WHAT IS REQUIRED: Find and copy every line in the records that includes the string "nhạc".
◇ ◇ ◇ ◇ ◇ ◇ ◇
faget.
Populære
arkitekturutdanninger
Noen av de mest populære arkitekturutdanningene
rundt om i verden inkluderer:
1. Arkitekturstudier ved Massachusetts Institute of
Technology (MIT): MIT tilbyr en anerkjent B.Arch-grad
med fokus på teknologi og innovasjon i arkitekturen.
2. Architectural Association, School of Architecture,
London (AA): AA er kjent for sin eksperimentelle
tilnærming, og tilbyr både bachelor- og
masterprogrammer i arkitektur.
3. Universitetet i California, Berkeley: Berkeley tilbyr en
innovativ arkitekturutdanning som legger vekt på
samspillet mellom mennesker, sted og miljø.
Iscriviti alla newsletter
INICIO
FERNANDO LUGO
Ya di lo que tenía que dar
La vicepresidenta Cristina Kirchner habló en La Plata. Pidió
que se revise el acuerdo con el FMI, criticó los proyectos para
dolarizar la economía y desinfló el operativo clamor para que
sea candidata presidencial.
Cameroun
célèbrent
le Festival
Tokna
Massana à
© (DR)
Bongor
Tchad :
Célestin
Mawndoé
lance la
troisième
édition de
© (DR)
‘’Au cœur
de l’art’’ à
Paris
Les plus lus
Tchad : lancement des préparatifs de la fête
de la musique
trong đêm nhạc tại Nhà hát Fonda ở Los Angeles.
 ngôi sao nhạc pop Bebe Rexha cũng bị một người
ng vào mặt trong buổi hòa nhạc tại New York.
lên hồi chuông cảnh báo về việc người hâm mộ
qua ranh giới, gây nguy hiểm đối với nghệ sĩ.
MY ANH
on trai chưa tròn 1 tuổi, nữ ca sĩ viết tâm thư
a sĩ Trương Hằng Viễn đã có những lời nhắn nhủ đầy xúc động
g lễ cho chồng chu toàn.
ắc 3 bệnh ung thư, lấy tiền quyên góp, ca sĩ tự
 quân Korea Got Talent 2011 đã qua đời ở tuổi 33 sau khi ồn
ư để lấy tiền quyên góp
◇ ◇ ◇ ◇ ◇ ◇ ◇
OUTPUT:
trong đêm nhạc tại Nhà hát Fonda ở Los Angeles.
 ngôi sao nhạc pop Bebe Rexha cũng bị một người
ng vào mặt trong buổi hòa nhạc tại New York.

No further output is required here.